Exploration of key genes associated with oxidative stress in polycystic ovary syndrome and experimental validation

Qinhua Li ^1,2* Lei Liu ^1,2* Yuhan Liu ^2,3* Tingting Zheng ^1,2* Ningjing Chen ^1,2* Peiyao Du ^2,3* Hong Ye ^1,2*

• ¹ Yichang Central People's Hospital, Yichang, China
• ² The First Clinical Medical College of China Three Gorges University, Yichang, Hubei Province, China
• ³ China Three Gorges University, Yichang, Hubei Province, China

The current study demonstrated that oxidative stress (OS) is closely related to the pathogenesis of polycystic ovary syndrome (PCOS). However, there are numerous factors that lead to OS, therefore, identifying the key genes associated with PCOS that contribute to OS is crucial for elucidating the pathogenesis of PCOS and selecting appropriate treatment strategies. Four datasets (GSE95728, GSE106724, GSE138572, and GSE145296) were downloaded from the Gene Expression Omnibus (GEO) database.
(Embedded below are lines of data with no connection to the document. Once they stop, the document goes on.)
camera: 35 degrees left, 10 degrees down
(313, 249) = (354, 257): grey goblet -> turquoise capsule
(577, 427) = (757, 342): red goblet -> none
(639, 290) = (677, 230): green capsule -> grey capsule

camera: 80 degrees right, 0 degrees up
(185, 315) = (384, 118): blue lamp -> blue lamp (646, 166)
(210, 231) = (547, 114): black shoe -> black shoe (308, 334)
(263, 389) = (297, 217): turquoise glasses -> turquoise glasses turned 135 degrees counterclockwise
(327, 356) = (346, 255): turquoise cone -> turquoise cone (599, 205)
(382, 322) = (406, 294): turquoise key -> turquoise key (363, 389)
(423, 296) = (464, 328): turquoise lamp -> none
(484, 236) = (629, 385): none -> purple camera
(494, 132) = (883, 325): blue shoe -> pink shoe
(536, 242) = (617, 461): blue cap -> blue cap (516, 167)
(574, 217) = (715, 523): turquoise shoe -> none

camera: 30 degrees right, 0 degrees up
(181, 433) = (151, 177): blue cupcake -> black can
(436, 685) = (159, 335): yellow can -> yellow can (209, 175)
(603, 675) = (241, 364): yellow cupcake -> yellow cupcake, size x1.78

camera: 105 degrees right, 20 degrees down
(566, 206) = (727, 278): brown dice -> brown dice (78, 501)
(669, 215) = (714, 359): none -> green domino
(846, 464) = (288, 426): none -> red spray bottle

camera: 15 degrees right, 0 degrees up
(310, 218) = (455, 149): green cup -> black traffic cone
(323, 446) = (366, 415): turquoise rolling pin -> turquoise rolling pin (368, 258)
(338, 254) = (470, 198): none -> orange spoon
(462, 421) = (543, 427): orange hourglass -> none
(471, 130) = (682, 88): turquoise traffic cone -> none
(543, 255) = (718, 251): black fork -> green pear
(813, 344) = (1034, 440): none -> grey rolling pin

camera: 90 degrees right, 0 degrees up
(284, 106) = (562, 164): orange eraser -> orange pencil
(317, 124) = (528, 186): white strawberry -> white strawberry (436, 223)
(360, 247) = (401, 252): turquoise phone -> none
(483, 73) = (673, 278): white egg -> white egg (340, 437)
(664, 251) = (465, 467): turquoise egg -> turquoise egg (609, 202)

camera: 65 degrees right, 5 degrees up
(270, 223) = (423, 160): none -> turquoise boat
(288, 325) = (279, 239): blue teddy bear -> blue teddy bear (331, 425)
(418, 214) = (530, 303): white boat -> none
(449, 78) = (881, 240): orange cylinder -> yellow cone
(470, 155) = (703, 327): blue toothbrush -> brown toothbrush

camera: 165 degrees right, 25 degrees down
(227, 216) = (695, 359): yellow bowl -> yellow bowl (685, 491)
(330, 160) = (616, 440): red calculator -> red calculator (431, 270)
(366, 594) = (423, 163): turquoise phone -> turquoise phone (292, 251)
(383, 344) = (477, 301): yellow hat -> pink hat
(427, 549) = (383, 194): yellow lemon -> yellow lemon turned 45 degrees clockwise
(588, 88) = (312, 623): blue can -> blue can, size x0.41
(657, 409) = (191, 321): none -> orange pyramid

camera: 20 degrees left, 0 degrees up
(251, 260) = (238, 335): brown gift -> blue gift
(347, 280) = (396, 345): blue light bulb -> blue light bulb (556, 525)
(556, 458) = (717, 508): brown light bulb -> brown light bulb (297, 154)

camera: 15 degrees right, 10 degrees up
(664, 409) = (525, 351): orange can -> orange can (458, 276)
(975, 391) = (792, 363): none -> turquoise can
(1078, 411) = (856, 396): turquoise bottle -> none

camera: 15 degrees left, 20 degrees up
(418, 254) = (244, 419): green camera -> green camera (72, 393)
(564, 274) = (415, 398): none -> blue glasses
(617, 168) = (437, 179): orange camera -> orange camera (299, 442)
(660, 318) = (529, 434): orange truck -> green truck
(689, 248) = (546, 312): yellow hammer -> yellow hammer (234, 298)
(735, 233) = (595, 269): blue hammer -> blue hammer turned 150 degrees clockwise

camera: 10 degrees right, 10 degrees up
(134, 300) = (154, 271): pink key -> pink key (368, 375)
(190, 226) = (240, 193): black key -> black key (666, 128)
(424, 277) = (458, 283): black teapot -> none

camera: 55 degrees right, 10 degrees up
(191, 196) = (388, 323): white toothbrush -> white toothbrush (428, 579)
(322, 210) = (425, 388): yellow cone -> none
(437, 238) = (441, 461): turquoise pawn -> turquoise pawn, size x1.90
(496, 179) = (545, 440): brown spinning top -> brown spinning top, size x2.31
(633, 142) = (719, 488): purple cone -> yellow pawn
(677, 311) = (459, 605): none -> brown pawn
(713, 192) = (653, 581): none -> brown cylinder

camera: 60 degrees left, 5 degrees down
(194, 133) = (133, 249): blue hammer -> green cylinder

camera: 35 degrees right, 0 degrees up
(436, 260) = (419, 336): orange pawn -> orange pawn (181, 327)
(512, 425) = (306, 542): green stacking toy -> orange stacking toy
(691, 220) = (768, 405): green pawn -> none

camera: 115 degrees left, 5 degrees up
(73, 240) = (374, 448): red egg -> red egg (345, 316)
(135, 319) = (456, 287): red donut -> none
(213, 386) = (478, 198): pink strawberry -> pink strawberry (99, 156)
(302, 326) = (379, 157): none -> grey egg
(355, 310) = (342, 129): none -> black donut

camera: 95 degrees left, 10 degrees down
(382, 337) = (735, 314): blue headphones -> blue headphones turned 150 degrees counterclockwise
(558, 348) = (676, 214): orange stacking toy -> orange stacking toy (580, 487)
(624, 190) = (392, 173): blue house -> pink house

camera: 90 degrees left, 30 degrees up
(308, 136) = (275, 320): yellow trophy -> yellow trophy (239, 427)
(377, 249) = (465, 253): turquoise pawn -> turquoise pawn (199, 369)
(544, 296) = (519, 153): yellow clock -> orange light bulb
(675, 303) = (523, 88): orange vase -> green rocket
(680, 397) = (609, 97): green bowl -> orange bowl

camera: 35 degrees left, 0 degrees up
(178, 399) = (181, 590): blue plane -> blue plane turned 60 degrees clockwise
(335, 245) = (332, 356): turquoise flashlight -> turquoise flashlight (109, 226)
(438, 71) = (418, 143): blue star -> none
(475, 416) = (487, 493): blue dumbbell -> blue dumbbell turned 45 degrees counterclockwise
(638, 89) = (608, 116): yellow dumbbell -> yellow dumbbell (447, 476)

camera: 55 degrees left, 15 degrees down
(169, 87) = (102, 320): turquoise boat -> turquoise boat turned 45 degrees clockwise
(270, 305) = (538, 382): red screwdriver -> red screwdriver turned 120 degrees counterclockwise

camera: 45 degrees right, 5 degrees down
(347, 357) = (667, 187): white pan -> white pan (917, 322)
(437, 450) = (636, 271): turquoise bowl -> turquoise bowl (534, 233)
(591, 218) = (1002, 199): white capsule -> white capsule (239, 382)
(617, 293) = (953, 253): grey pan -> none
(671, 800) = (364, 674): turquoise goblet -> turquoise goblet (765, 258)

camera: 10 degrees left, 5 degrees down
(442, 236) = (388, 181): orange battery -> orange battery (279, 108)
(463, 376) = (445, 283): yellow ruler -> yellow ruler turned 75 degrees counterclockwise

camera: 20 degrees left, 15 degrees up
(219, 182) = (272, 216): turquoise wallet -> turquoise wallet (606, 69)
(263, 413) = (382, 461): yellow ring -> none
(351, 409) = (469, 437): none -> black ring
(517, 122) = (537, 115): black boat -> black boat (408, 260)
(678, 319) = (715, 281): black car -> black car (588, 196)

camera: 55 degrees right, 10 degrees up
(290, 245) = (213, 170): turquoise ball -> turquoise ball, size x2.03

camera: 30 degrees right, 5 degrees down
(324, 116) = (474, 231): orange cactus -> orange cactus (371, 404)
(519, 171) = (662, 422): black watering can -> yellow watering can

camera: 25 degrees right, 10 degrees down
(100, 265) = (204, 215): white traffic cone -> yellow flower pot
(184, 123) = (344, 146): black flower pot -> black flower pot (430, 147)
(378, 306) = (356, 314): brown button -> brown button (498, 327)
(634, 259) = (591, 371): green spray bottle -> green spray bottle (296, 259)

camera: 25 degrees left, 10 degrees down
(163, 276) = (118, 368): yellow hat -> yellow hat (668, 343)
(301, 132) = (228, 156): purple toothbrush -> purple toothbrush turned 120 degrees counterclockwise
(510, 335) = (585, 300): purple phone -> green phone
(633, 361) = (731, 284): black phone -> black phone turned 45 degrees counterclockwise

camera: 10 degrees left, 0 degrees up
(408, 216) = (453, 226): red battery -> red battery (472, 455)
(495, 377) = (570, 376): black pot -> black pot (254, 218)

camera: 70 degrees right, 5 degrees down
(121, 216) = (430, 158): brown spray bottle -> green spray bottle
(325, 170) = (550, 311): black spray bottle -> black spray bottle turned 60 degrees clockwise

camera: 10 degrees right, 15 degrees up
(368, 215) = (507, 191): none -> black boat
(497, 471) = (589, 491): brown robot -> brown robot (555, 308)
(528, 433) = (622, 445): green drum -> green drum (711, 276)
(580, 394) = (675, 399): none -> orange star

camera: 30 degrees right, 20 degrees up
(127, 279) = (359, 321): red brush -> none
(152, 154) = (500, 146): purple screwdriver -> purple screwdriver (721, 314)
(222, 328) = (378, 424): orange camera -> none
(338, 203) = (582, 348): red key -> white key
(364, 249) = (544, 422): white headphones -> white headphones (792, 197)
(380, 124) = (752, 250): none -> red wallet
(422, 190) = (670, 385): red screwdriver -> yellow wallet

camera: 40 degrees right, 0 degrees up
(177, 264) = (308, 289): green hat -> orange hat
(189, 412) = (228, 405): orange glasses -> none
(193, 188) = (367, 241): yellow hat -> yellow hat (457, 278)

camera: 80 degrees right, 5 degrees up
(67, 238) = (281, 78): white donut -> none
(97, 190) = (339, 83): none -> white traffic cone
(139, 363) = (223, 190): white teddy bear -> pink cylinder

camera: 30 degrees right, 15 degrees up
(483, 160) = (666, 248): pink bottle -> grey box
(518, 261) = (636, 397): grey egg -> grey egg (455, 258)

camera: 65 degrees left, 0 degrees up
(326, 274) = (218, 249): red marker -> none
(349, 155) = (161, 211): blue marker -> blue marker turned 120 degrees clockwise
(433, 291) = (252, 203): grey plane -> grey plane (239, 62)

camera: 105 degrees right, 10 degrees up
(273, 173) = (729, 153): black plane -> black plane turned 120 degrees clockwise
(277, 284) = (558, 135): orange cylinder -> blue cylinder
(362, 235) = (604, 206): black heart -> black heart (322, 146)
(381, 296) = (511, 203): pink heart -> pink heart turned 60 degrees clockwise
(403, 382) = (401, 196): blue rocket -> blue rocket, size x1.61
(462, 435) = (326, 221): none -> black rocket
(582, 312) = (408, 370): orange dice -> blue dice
GSE95728 and GSE106724 were combined to identify differentially expressed genes (DEGs) in PCOS. Weighted Gene Correlation Network Analysis (WGCNA) was used to screen key module genes associated with PCOS. Differentially expressed OS related genes (DE-OSRGs) associated with PCOS were obtained by overlapping DEGs, key module genes, and OSRGs. Subsequently, the optimal machine model was obtained to identify key genes by comparing the performance of the random forest model (RF), support vector machine model (SVM), and generalized linear model (GLM). The molecular networks were constructed to reveal the non-coding regulatory mechanisms of key genes based on GSE138572 and GSE145296. The Drug-Gene Interaction Database (DGIdb) was used to predict the potential therapeutic agents of key genes for PCOS. Finally, the expression of key OSRGs was validated by RT-PCR. In this study, 8 DE-OSRGs were identified. Based on the residuals and root mean square error of the three models, the best performance of RF was derived and 7 key genes (TNFSF10, CBL, IFNG, CP, CASP8, APOA1, and DDIT3) were identified. The GSEA enrichment analysis revealed that TNFSF10, CP, DDIT3, and INFG are all enriched in the NODlike receptor signaling pathway and natural killer cell-mediated cytotoxicity pathways. The molecular regulatory network uncovered that both TNFSF10 and CBL are regulated by noncoding RNAs. Additionally, 70 potential therapeutic drugs for PCOS were predicted, with ibuprofen associated with DDIT3 and IFNG. RT-qPCR validation confirmed the expression trends of key genes IFNG, DDIT3, and APOA1 were consistent with the dataset, and the observed differences were statistically significant (P < 0.05). The identification of seven key genes and molecular regulatory networks through bioinformatics analysis is of great significance for exploring the pathogenesis and therapeutic strategies of PCOS.